A la veille des élections de 2002, le Maroc franchissait un nouveau pas dans le processus démocratique, instaurant, pour la première fois, le scrutin de liste à plus fort reste. Le changement a été immédiat. La scène politique, beaucoup moins balkanisée, s'est resserrée au point qu’en 2016, les huit premiers partis ont totalisé plus de 98% des sièges de la première Chambre.
De ce point de vue, c’est une réussite, commente l’hebdomadaire La Vie éco dans son édition du vendredi 5 mars. Cependant, ces dernières années, la même scène politique a connu l’émergence de tendances hégémoniques et d’une volonté manifeste d’exclure l’autre. Il fallait donc réagir pour affiner ce mécanisme.
Et si en 2002, l’initiative venait du gouvernement, cette fois, elle vient des partis politiques. On l’a vu au cours des derniers jours. Les trois formations de l’opposition, l’Istiqlal, le PAM et le PPS, ont présenté un amendement portant sur le calcul du quotient électoral non plus sur la base des voix valides mais sur celle du nombre d’inscrits sur les listes électorales, explique l’hebdomadaire.
L’amendement a été refusé par le ministère de l’Intérieur, mais il a été soutenu par d’autres formations de la majorité. On a dû recourir au vote pour trancher. Sept partis ont voté pour. Seul le PJD s’est prononcé contre. Il a même mené une campagne de pression, utilisant tous les moyens dont il dispose pour que cet amendement ne passe pas. En vain, puisque l’amendement a été adopté en commission, et le sera fort probablement en séance plénière.
Pourquoi cet amendement voulu par la majorité des partis politiques constitue-t-il un changement majeur dans le processus électoral et démocratique? D'abord, explique La Vie éco, parce qu’il permettra à un plus grand nombre de partis d’accéder au Parlement. Le pluralisme politique sera ainsi matérialisé dans les débats et l’action au sein du Parlement. Les partis, quel que soit leur poids politique, auront plus de chance de faire élire leurs candidats, ce qui est une opportunité pour les jeunes et les cadres d’accéder à l’institution législative en grand nombre.
Dans une circonscription locale, il sera, en effet, techniquement quasi-impossible pour un seul parti d’obtenir deux sièges. Ce mécanisme étant de loin plus équitable, les formations politiques auront, au final, un statut qui correspond plus à leur véritable poids électoral. Les tendances hégémoniques de certains partis qui se prétendent investis de la légitimité populaire seront bridées.
D’après l’hebdomadaire, si, pour la plupart des partis qui l’ont voté, cet amendement est bénéfique pour le processus électoral et le fonctionnement des institutions qui en découleront, pour le PJD, ce n’est pas le cas. Ses militants le confirment, en prenant comme référence ses prouesses électorales de 2016, ce changement se traduit par une perte sèche d’au moins de 40 sièges, dont 25, voire plus, sur les circonscriptions locales.
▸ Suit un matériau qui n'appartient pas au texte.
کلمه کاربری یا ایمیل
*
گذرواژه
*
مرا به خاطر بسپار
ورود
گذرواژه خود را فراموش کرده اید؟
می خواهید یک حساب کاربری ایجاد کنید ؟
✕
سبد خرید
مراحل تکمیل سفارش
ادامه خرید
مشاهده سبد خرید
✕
Ce qui, précisons-le, représente une perte pour sa trésorerie de plus de 3,5 millions de dirhams de cotisations obligatoires des parlementaires en plus, bien sûr, des subventions de l’Etat accordées en fonction du nombre de sièges reportés.
Sur le plan de la promotion interne, ce changement risque d’aggraver la crise du parti. Dans la mesure où il est pratiquement impossible de gagner deux sièges dans une même circonscription et que l’octroi des accréditions est basé sur un système complexe de cooptation dans ce parti, les cadres de deuxième et troisième génération ne pourront jamais accéder au Parlement. Les élus vont rempiler de nouveau, ce qui représentera un problème de renouvellement des élites et davantage de tensions internes.
Pour le pays et sa démocratie, ce changement aura pour effet une plus grande participation électorale car les partis seront obligés, pour se distinguer, d’aller chercher de nouveaux électeurs dans la masse des abstentionnistes. Plus encore, souligne la Vie éco, d’aucuns parlent déjà de la perspective d’un «Parlement national» dans lequel seront représentées toutes les sensibilités politiques, légalement reconnues bien sûr.
Il en découlera, de même, un «gouvernement national», qui aura la charge d’accompagner les premiers pas du Royaume dans l’ère de l’après-Covid. Ce gouvernement, appuyé par un Parlement réellement représentatif, aura ainsi pour mission de mettre en œuvre les réformes économiques et sociales annoncées ainsi que le nouveau modèle de développement.